There is little doubt, in any event, that the GSA Inspector General (IG) will review Sen. Schumer’s allegations. If they are not easily resolved, a broader IG investigation may follow or, potentially, a referral to the Department of Justice to pursue liability under the federal False Claims Act (FCA). The FCA imposes significant financial penalties for “knowingly present[ing], or caus[ing] to be presented, a false or fraudulent claim for payment or approval.”8 The FCA also prohibits contractors from making false statements “material to a false or fraudulent claim.”9 As many federal contractors know, the FCA is among the most potent weapons in the Government’s enforcement arsenal if it believes a contractor has in some way committed fraud in connection with a federal contract. The Government has pursued many FCA cases against contractors for alleged violations of the BAA and the TAA and has “recouped” hundreds of millions of dollars from such contractors, mostly by way of settlement.

Here, the Government ultimately could pursue FCA cases against contractors it believes intentionally mislabeled their products. In addition, Federal Supply Schedule contracts, such as those posted to GSA Advantage! typically require contractors to certify as to their TAA compliance by representing that “each end product ... is a U.S.-made [or designated country] product.” If, for example, the Government believed that any of the contractors listing their products as “Made in America” failed to comply with this certification, the Government might pursue FCA liability on the theory of “false certification.”

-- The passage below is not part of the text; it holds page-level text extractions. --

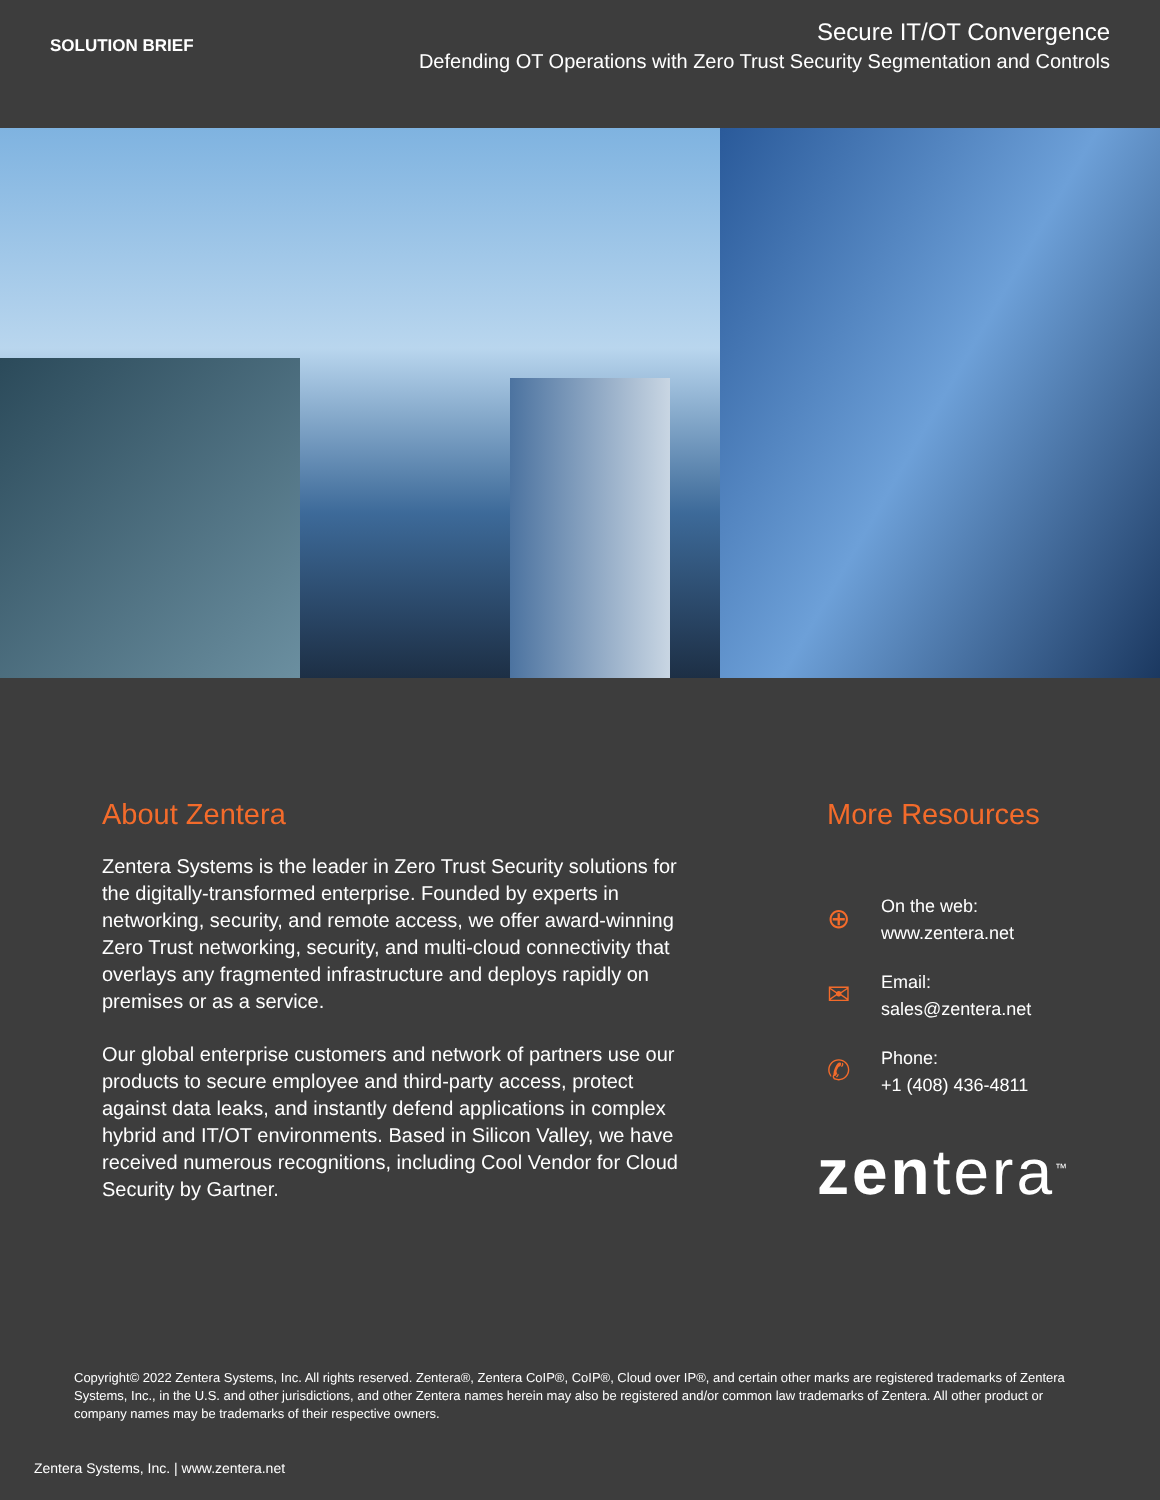SOLUTION BRIEF
Secure IT/OT Convergence
Defending OT Operations with Zero Trust Security Segmentation and Controls
About Zentera
Zentera Systems is the leader in Zero Trust Security solutions for the digitally-transformed enterprise. Founded by experts in networking, security, and remote access, we offer award-winning Zero Trust networking, security, and multi-cloud connectivity that overlays any fragmented infrastructure and deploys rapidly on premises or as a service.
Our global enterprise customers and network of partners use our products to secure employee and third-party access, protect against data leaks, and instantly defend applications in complex hybrid and IT/OT environments. Based in Silicon Valley, we have received numerous recognitions, including Cool Vendor for Cloud Security by Gartner.
More Resources
⊕
On the web:
www.zentera.net
✉
Email:
sales@zentera.net
✆
Phone:
+1 (408) 436-4811
zentera<sup>™</sup>
Copyright© 2022 Zentera Systems, Inc. All rights reserved. Zentera®, Zentera CoIP®, CoIP®, Cloud over IP®, and certain other marks are registered trademarks of Zentera Systems, Inc., in the U.S. and other jurisdictions, and other Zentera names herein may also be registered and/or common law trademarks of Zentera. All other product or company names may be trademarks of their respective owners.
Zentera Systems, Inc. | www.zentera.net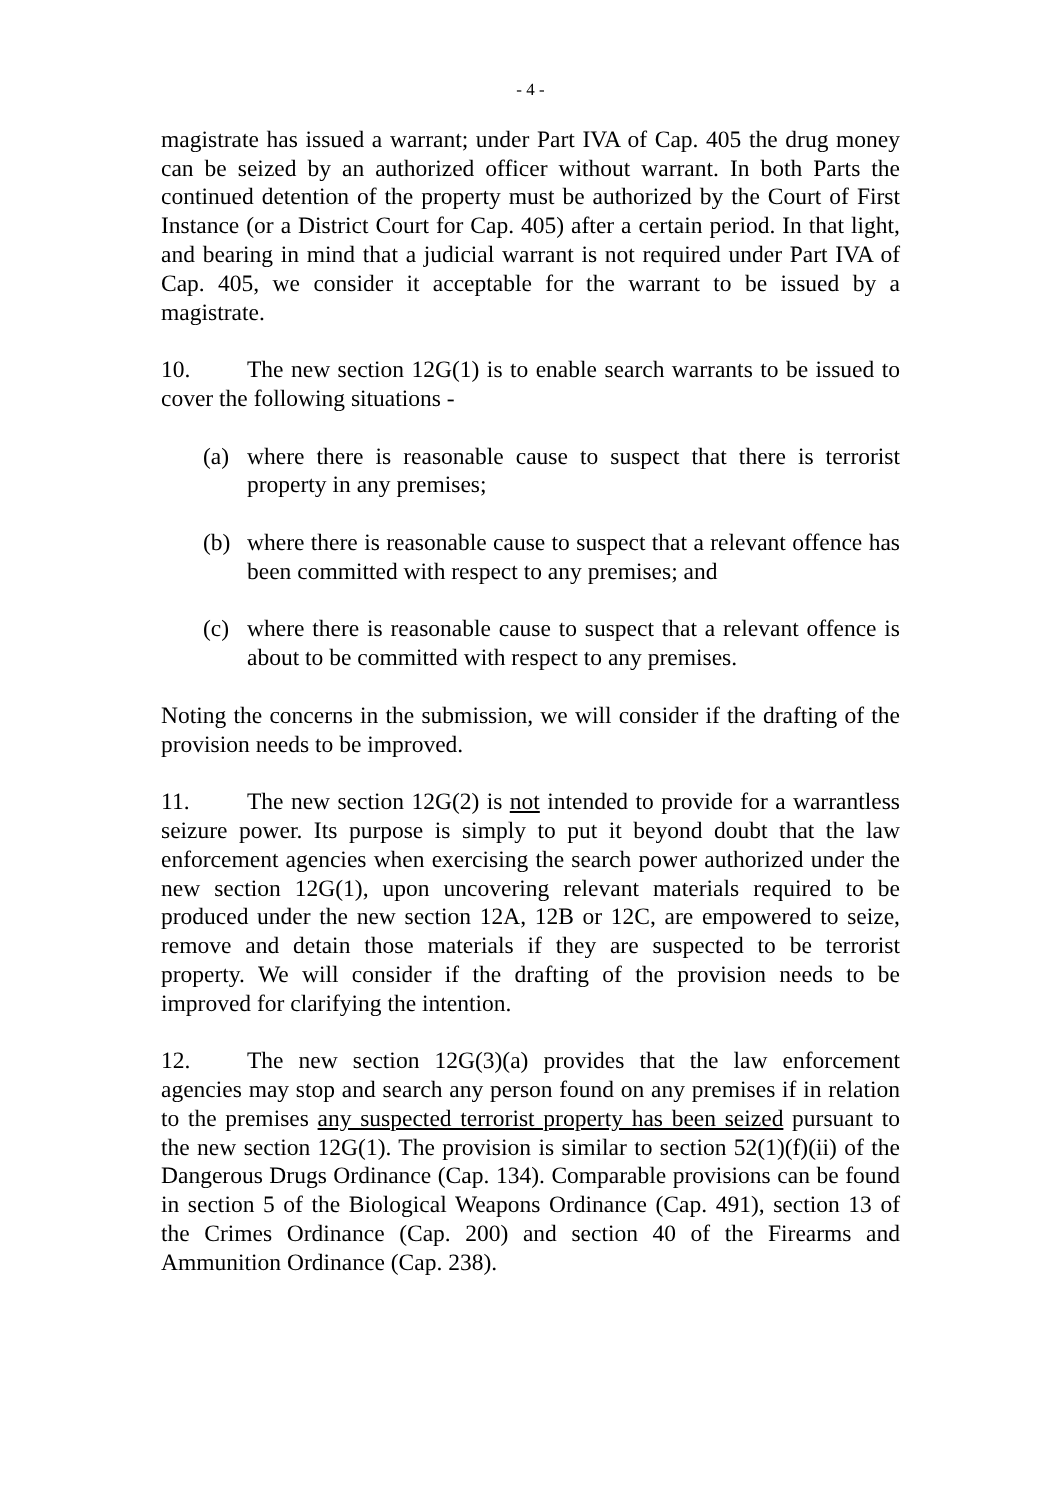- 4 -
magistrate has issued a warrant; under Part IVA of Cap. 405 the drug money can be seized by an authorized officer without warrant. In both Parts the continued detention of the property must be authorized by the Court of First Instance (or a District Court for Cap. 405) after a certain period. In that light, and bearing in mind that a judicial warrant is not required under Part IVA of Cap. 405, we consider it acceptable for the warrant to be issued by a magistrate.
10. The new section 12G(1) is to enable search warrants to be issued to cover the following situations -
(a) where there is reasonable cause to suspect that there is terrorist property in any premises;
(b) where there is reasonable cause to suspect that a relevant offence has been committed with respect to any premises; and
(c) where there is reasonable cause to suspect that a relevant offence is about to be committed with respect to any premises.
Noting the concerns in the submission, we will consider if the drafting of the provision needs to be improved.
11. The new section 12G(2) is not intended to provide for a warrantless seizure power. Its purpose is simply to put it beyond doubt that the law enforcement agencies when exercising the search power authorized under the new section 12G(1), upon uncovering relevant materials required to be produced under the new section 12A, 12B or 12C, are empowered to seize, remove and detain those materials if they are suspected to be terrorist property. We will consider if the drafting of the provision needs to be improved for clarifying the intention.
12. The new section 12G(3)(a) provides that the law enforcement agencies may stop and search any person found on any premises if in relation to the premises any suspected terrorist property has been seized pursuant to the new section 12G(1). The provision is similar to section 52(1)(f)(ii) of the Dangerous Drugs Ordinance (Cap. 134). Comparable provisions can be found in section 5 of the Biological Weapons Ordinance (Cap. 491), section 13 of the Crimes Ordinance (Cap. 200) and section 40 of the Firearms and Ammunition Ordinance (Cap. 238).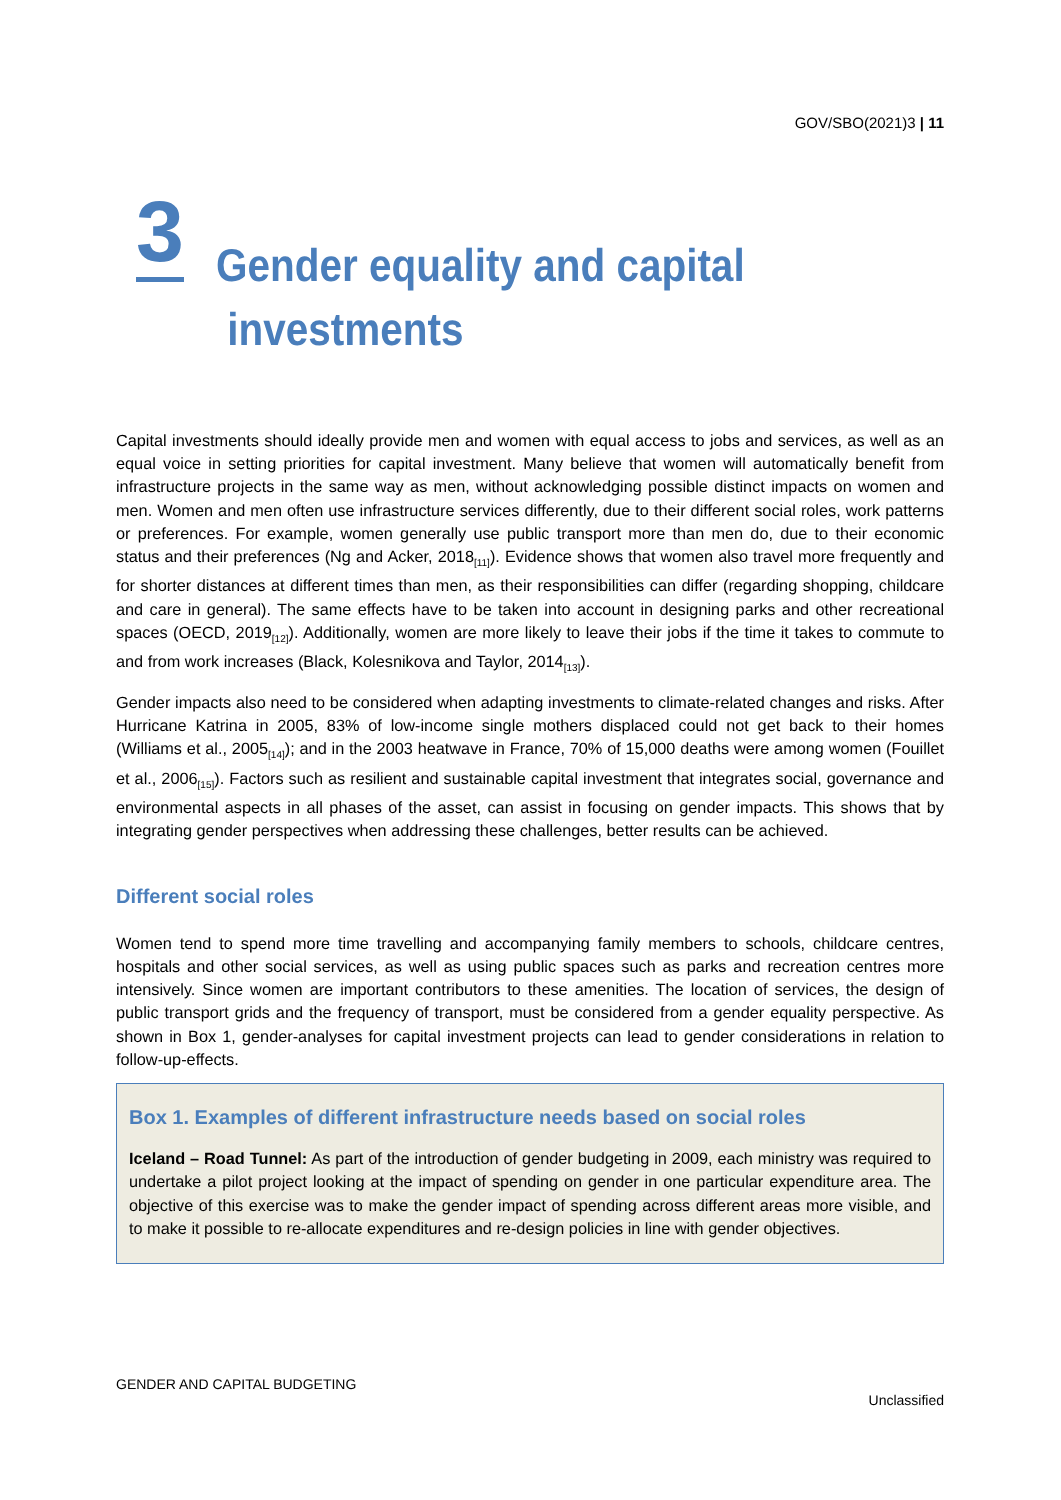GOV/SBO(2021)3 | 11
3
Gender equality and capital
investments
Capital investments should ideally provide men and women with equal access to jobs and services, as well as an equal voice in setting priorities for capital investment. Many believe that women will automatically benefit from infrastructure projects in the same way as men, without acknowledging possible distinct impacts on women and men. Women and men often use infrastructure services differently, due to their different social roles, work patterns or preferences. For example, women generally use public transport more than men do, due to their economic status and their preferences (Ng and Acker, 2018<sub>[11]</sub>). Evidence shows that women also travel more frequently and for shorter distances at different times than men, as their responsibilities can differ (regarding shopping, childcare and care in general). The same effects have to be taken into account in designing parks and other recreational spaces (OECD, 2019<sub>[12]</sub>). Additionally, women are more likely to leave their jobs if the time it takes to commute to and from work increases (Black, Kolesnikova and Taylor, 2014<sub>[13]</sub>).
Gender impacts also need to be considered when adapting investments to climate-related changes and risks. After Hurricane Katrina in 2005, 83% of low-income single mothers displaced could not get back to their homes (Williams et al., 2005<sub>[14]</sub>); and in the 2003 heatwave in France, 70% of 15,000 deaths were among women (Fouillet et al., 2006<sub>[15]</sub>). Factors such as resilient and sustainable capital investment that integrates social, governance and environmental aspects in all phases of the asset, can assist in focusing on gender impacts. This shows that by integrating gender perspectives when addressing these challenges, better results can be achieved.
Different social roles
Women tend to spend more time travelling and accompanying family members to schools, childcare centres, hospitals and other social services, as well as using public spaces such as parks and recreation centres more intensively. Since women are important contributors to these amenities. The location of services, the design of public transport grids and the frequency of transport, must be considered from a gender equality perspective. As shown in Box 1, gender-analyses for capital investment projects can lead to gender considerations in relation to follow-up-effects.
Box 1. Examples of different infrastructure needs based on social roles
Iceland – Road Tunnel: As part of the introduction of gender budgeting in 2009, each ministry was required to undertake a pilot project looking at the impact of spending on gender in one particular expenditure area. The objective of this exercise was to make the gender impact of spending across different areas more visible, and to make it possible to re-allocate expenditures and re-design policies in line with gender objectives.
GENDER AND CAPITAL BUDGETING
Unclassified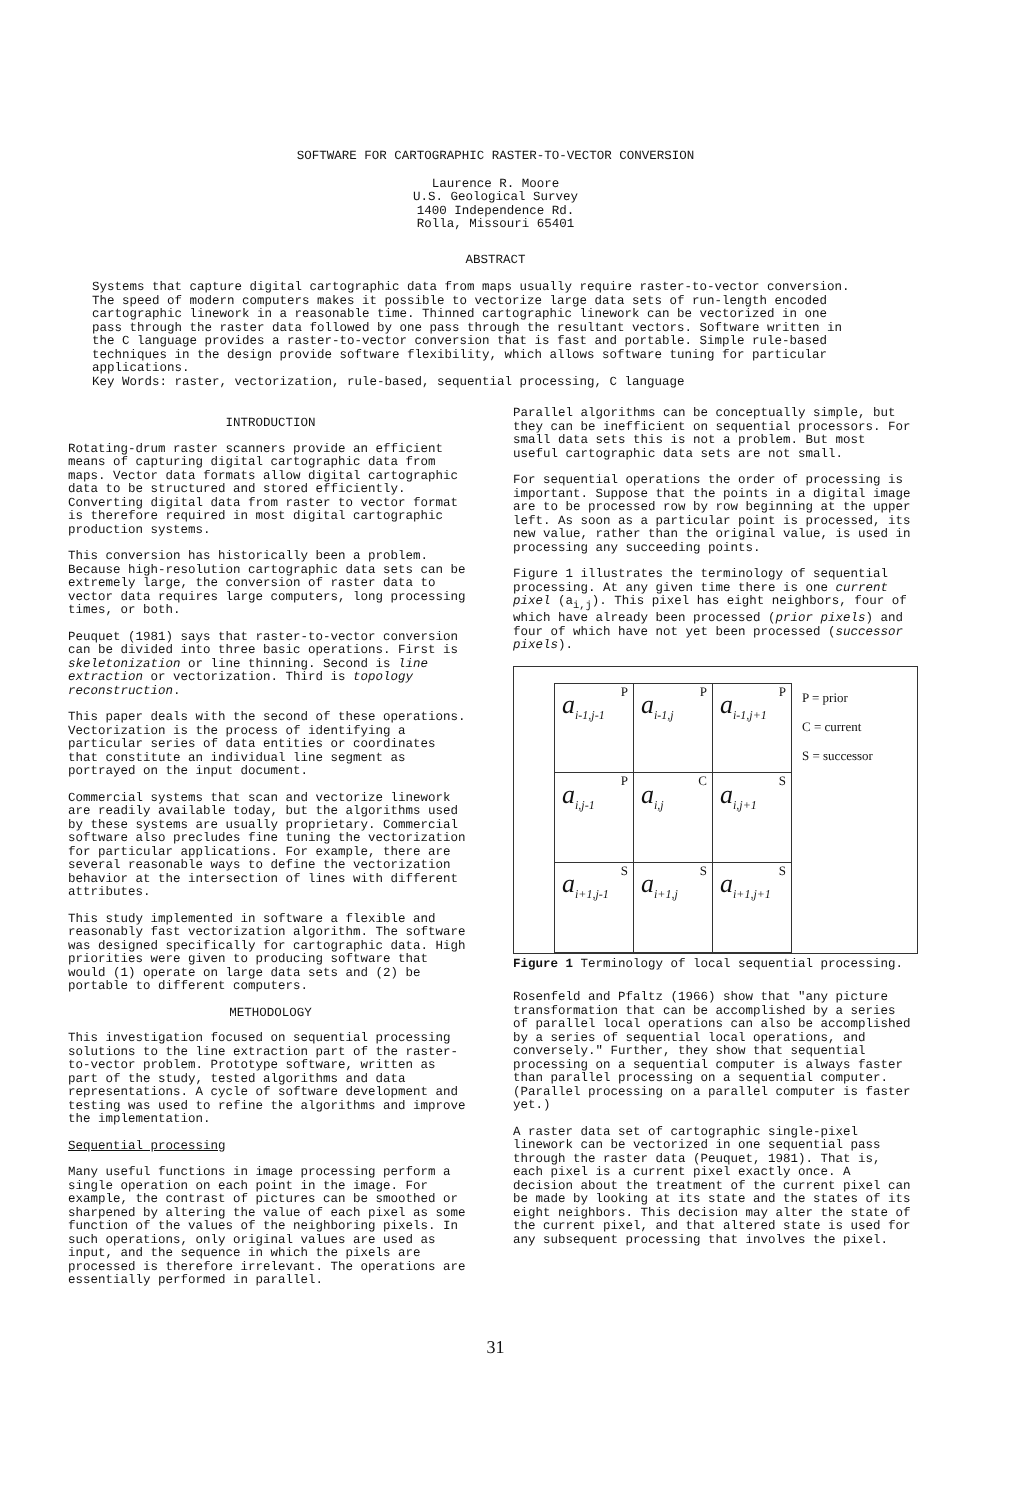SOFTWARE FOR CARTOGRAPHIC RASTER-TO-VECTOR CONVERSION
Laurence R. Moore
U.S. Geological Survey
1400 Independence Rd.
Rolla, Missouri 65401
ABSTRACT
Systems that capture digital cartographic data from maps usually require raster-to-vector conversion. The speed of modern computers makes it possible to vectorize large data sets of run-length encoded cartographic linework in a reasonable time. Thinned cartographic linework can be vectorized in one pass through the raster data followed by one pass through the resultant vectors. Software written in the C language provides a raster-to-vector conversion that is fast and portable. Simple rule-based techniques in the design provide software flexibility, which allows software tuning for particular applications.
Key Words: raster, vectorization, rule-based, sequential processing, C language
INTRODUCTION
Rotating-drum raster scanners provide an efficient means of capturing digital cartographic data from maps. Vector data formats allow digital cartographic data to be structured and stored efficiently. Converting digital data from raster to vector format is therefore required in most digital cartographic production systems.
This conversion has historically been a problem. Because high-resolution cartographic data sets can be extremely large, the conversion of raster data to vector data requires large computers, long processing times, or both.
Peuquet (1981) says that raster-to-vector conversion can be divided into three basic operations. First is skeletonization or line thinning. Second is line extraction or vectorization. Third is topology reconstruction.
This paper deals with the second of these operations. Vectorization is the process of identifying a particular series of data entities or coordinates that constitute an individual line segment as portrayed on the input document.
Commercial systems that scan and vectorize linework are readily available today, but the algorithms used by these systems are usually proprietary. Commercial software also precludes fine tuning the vectorization for particular applications. For example, there are several reasonable ways to define the vectorization behavior at the intersection of lines with different attributes.
This study implemented in software a flexible and reasonably fast vectorization algorithm. The software was designed specifically for cartographic data. High priorities were given to producing software that would (1) operate on large data sets and (2) be portable to different computers.
METHODOLOGY
This investigation focused on sequential processing solutions to the line extraction part of the raster-to-vector problem. Prototype software, written as part of the study, tested algorithms and data representations. A cycle of software development and testing was used to refine the algorithms and improve the implementation.
Sequential processing
Many useful functions in image processing perform a single operation on each point in the image. For example, the contrast of pictures can be smoothed or sharpened by altering the value of each pixel as some function of the values of the neighboring pixels. In such operations, only original values are used as input, and the sequence in which the pixels are processed is therefore irrelevant. The operations are essentially performed in parallel.
Parallel algorithms can be conceptually simple, but they can be inefficient on sequential processors. For small data sets this is not a problem. But most useful cartographic data sets are not small.
For sequential operations the order of processing is important. Suppose that the points in a digital image are to be processed row by row beginning at the upper left. As soon as a particular point is processed, its new value, rather than the original value, is used in processing any succeeding points.
Figure 1 illustrates the terminology of sequential processing. At any given time there is one current pixel (a<sub>i,j</sub>). This pixel has eight neighbors, four of which have already been processed (prior pixels) and four of which have not yet been processed (successor pixels).
| P a<sub>i-1,j-1</sub> | P a<sub>i-1,j</sub> | P a<sub>i-1,j+1</sub> |
| P a<sub>i,j-1</sub> | C a<sub>i,j</sub> | S a<sub>i,j+1</sub> |
| S a<sub>i+1,j-1</sub> | S a<sub>i+1,j</sub> | S a<sub>i+1,j+1</sub> |
P = prior
C = current
S = successor
Figure 1 Terminology of local sequential processing.
Rosenfeld and Pfaltz (1966) show that "any picture transformation that can be accomplished by a series of parallel local operations can also be accomplished by a series of sequential local operations, and conversely." Further, they show that sequential processing on a sequential computer is always faster than parallel processing on a sequential computer. (Parallel processing on a parallel computer is faster yet.)
A raster data set of cartographic single-pixel linework can be vectorized in one sequential pass through the raster data (Peuquet, 1981). That is, each pixel is a current pixel exactly once. A decision about the treatment of the current pixel can be made by looking at its state and the states of its eight neighbors. This decision may alter the state of the current pixel, and that altered state is used for any subsequent processing that involves the pixel.
31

This will be an interesting story for contractors to follow in the months ahead as GSA reviews the allegations in Sen. Schumer’s letter. All contractors advertising products listed on their GSA schedule contracts as “Made in America” may wish to consider their own proactive internal review, perhaps with the assistance of outside counsel. GSA has pursued numerous past FCA claims against contractors alleged to have violated TAA requirements relating to the origin of products sold under GSA schedules.